INSTRUCTIONS TO FOLLOW
Your copy should match the entries exactly, with no images carried over.
==== SOURCE RECORDS
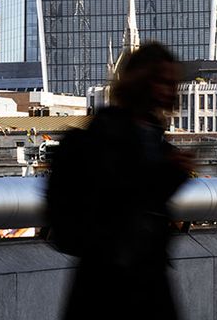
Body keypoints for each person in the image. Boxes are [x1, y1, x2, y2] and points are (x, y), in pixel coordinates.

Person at [58, 42, 193, 320]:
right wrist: (166, 176)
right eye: (162, 81)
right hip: (108, 284)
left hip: (146, 279)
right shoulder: (106, 135)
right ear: (142, 83)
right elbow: (118, 197)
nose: (170, 90)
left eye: (172, 83)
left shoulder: (156, 139)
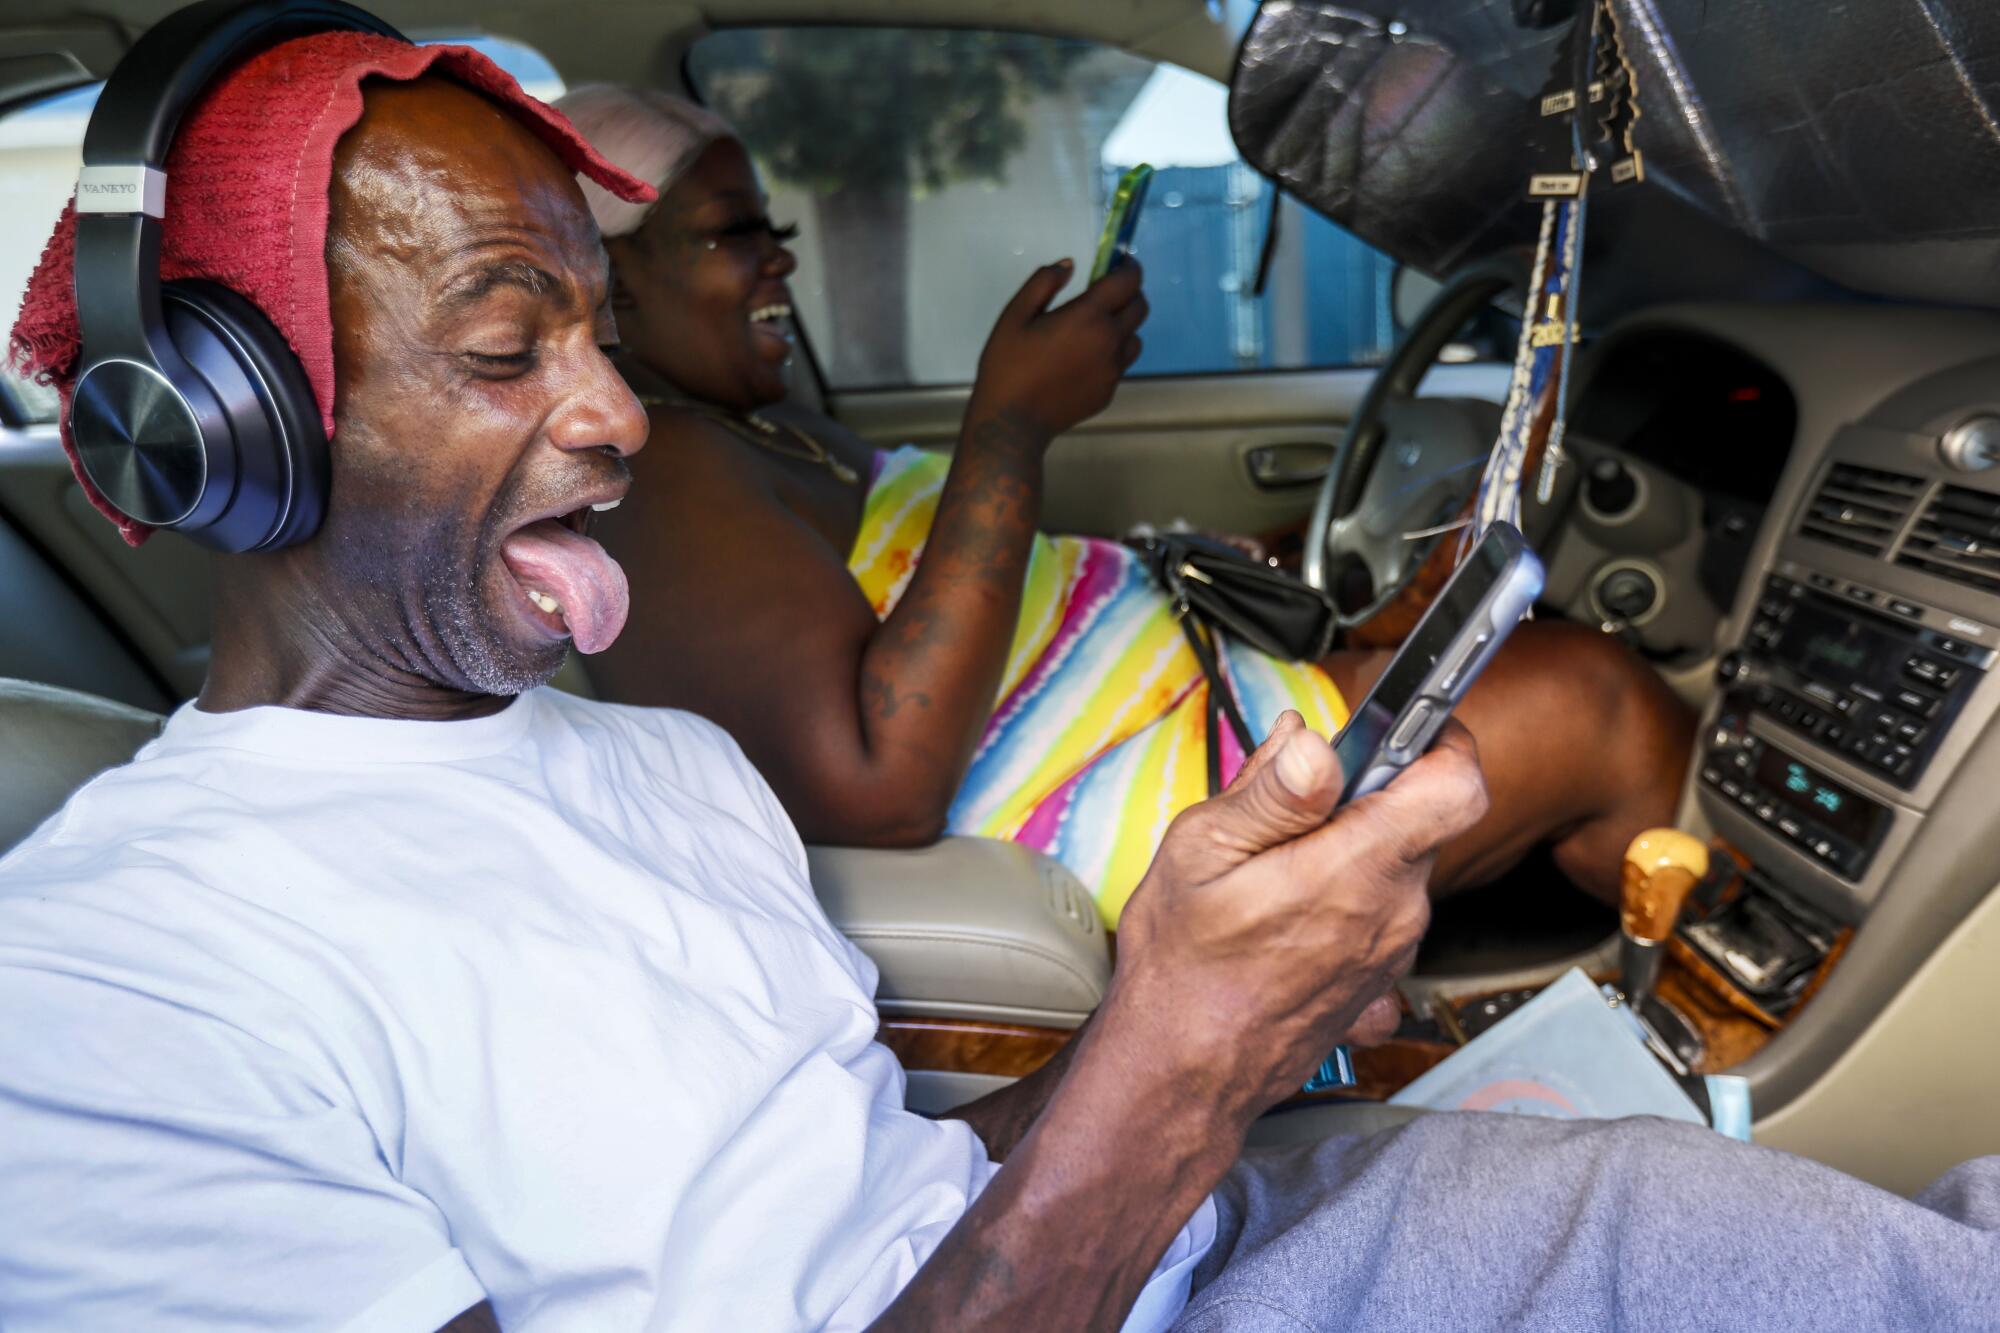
========
PROBLEM SOLUTION
Body keypoints for each person in the image. Boxes are [x1, y1, x2, y2] and points are (x, y), in pixel coordinates.

Person at [58, 42, 193, 320]:
right wrist: (166, 176)
right eye: (162, 81)
right hip: (108, 284)
left hip: (146, 279)
right shoulder: (106, 135)
right ear: (142, 83)
right elbow: (118, 197)
nose: (170, 90)
left eye: (172, 83)
left shoulder: (156, 139)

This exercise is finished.